Thursday 16 July 2009

Discovery vs creation

One of the biggest differences between mathematics and programming is the question of authorship. Advances in maths are typically described as discoveries, whereas new software is developed, created or invented. Though programming and mathematics employ similar notations, the uses of these notations are governed by strikingly dissimilar discourses.

Even Kurt Gödel, who's incompleteness theorems are perhaps the most well-known examples of the limitations of mathematics, is widely regarded as a Platonist. He, like many mathematicians, regarded mathematics as more real than the physical world. For a Platonist, theorems are timeless and eternal. Mathematicians' role is to discover and document them as purely as possible.

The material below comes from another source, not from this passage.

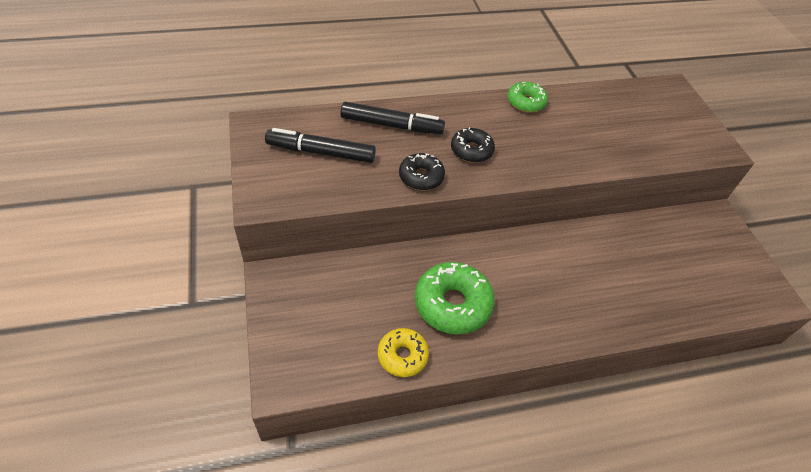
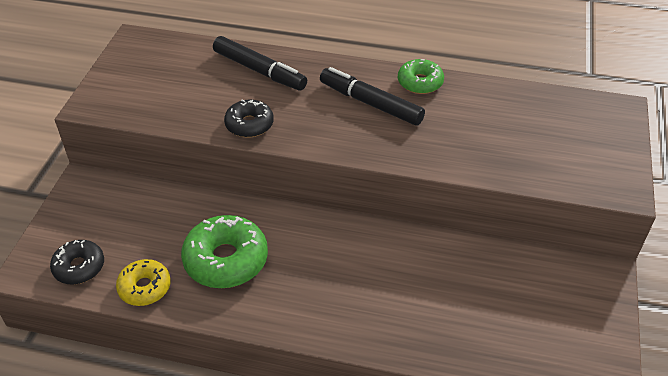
camera: 30 degrees right, 5 degrees down
(321, 152) = (174, 78): black marker -> black marker (370, 103)
(471, 150) = (320, 114): black donut -> black donut (79, 267)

Paul Erdős expressed this sentiment by imagining that the most beautiful proofs came from a book written by God.

On the other hand, few would claim that Linux existed before Linus Torvalds started writing it in 1991. Even a software engineering concept like structured programming is usually described as being founded by Edsger Dijkstra, even though the mathematical theorem that underpins the movement could be said to have been discovered (by Corrado Böhm and Giuseppe Jacopini).

Some mathematicians do leave room for authorship in their understanding of their profession. Leopold Kronecker once said that God made the integers, all else is the work of man. Bertrand Russell went further and said that integers were also created by man - or at least they could be constructed using mathematical logic.

The defining characteristic of authorship (as opposed to invention) is that the subjectivity of the author is imprinted on the work. One example of this in mathematics is the calculus. Isaac Newton and Gottfried Leibniz both discovered the calculus, but they approached it in different ways. I would argue that their divergent expressions of the same idea are best understood through the lens of authorship, especially given the importance Leibniz placed on notation and presenting his thoughts for human understanding.

But by and large, mathematicians are better described by Roland Barthes' account of tellers of tales before modern authorship was invented:
In ethnographic societies the responsibility for a narrative is never assumed by a person but by a mediator, shaman or relator whose ‘performance’ — the mastery of the narrative code —may possibly be admired but never his ‘genius’. The author is a modern figure.
Mathematicians attach their names to their work, but more in the spirit of explorers naming newly discovered peaks than authors cultivating writing credits. It is this emphasis on discovery rather than creation that most clearly differentiates mathematical practice from programming and which means that a purely mathematical education is not sufficient to understand software development.